In Jumpp, the Court concluded that an employee was not eligible for workers' compensation benefits arising out of an injury he incurred while returning from checking a personal post office box. Id. at 482-84. The Court reached that determination despite the fact that the employee had been checking his personal post office box on a daily basis with his employer's acquiescence. Id. at 475. The Court agreed with our own observation that N.J.S.A. 34:15-36 expressed a "clear legislative mandate sharply curtailing compensability for off-premises accidents[.]" Id. at 482 (quoting Jumpp v. City of Ventnor, 351 N.J. Super. 44, 49 (App. Div. 2001)).
Petitioner argues that Drexel "entwined" Smith's personal graduate studies and teaching assignments to such an extent that traveling for his research fell into the category of him performing his prescribed job duty and, therefore, he should be eligible for workers' compensation. We disagree and conclude there is sufficient credible evidence in the record to support the compensation judge's findings that Smith's injuries did not arise out of or in the course of his employment.

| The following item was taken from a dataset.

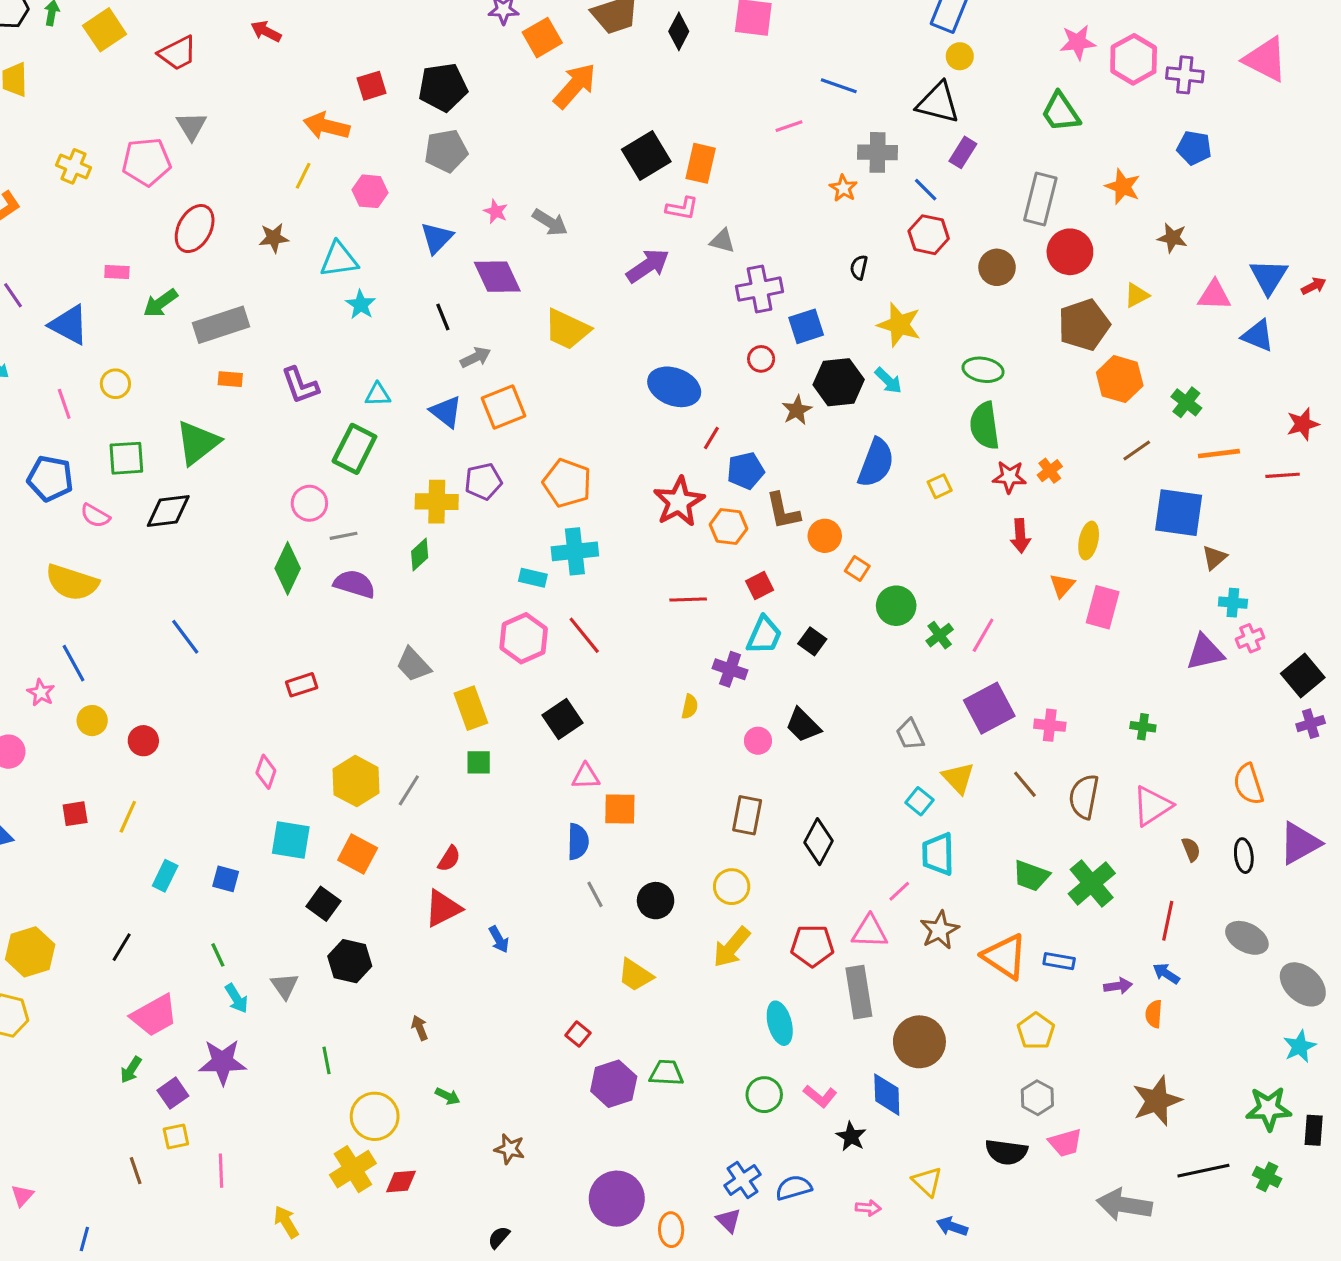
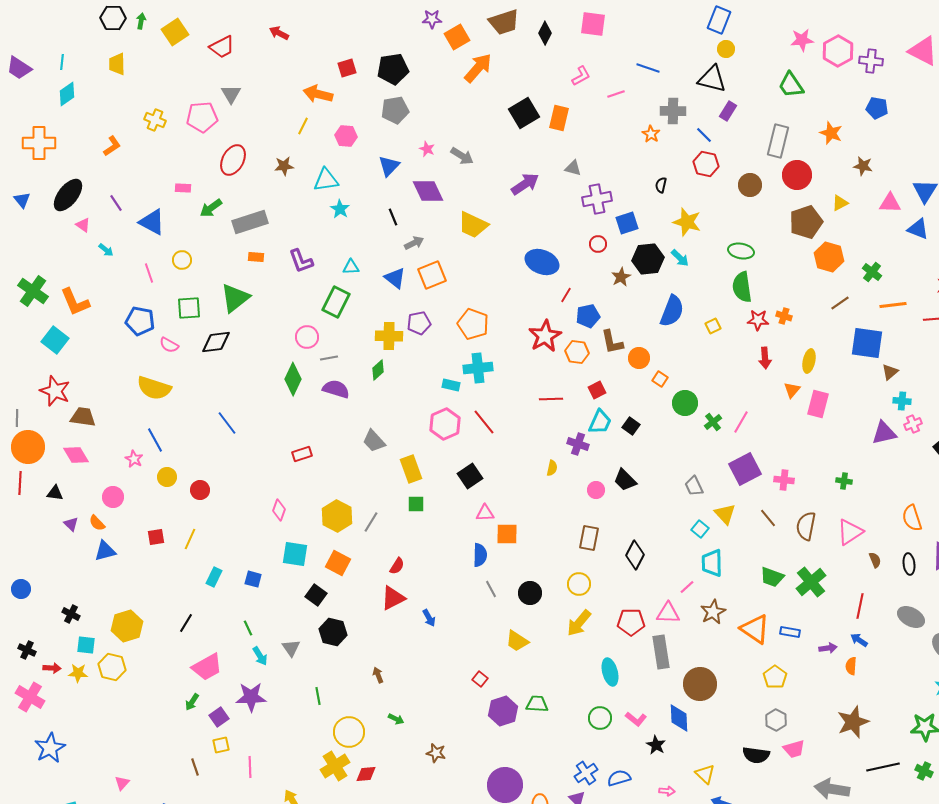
pink L-shape: (682, 208) -> (581, 76), moved, turned -40
orange cross: (1050, 471) -> (784, 316), turned -35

The disposition of the compensation judge is wholly consistent with Jumpp and similar cases under the statute. See, e.g., Chisholm-Cohen v. Cnty. of Ocean, 231 N.J. Super. 348, 352 (App. Div. 1989) (denying coverage to an employee who was injured in her employer's vehicle, where she had driven home for dinner and a change of clothes instead of proceeding directly to an evening training program required by her employer); Walsh v. Ultimate Corp., 231 N.J. Super. 383, 390-91 (App. Div.), certif. denied, 117 N.J. 92 (1989) (denying coverage where an employee died while driving on a sightseeing trip, even though he was heading to a hotel where he planned to do work for his employer); Ward v. Davidowitz, 191 N.J. Super. 518, 523-24 (App. Div. 1983) (denying coverage where an employee was injured while returning to work after a midday lunch break).
Smith's Ph.D. program did not require that he work as a teaching assistant. He chose to accept that position in an attempt to offset the cost of the Ph.D. program. Smith used Drexel's vehicle to reach the Pine Barrens for his personal research, not to engage in work as a teaching assistant. Moreover, Smith had no teaching responsibilities the week of the accident because classes were not in session. Therefore, there is sufficient credible evidence to support the conclusion that there was no connection between the accident and Smith's employment.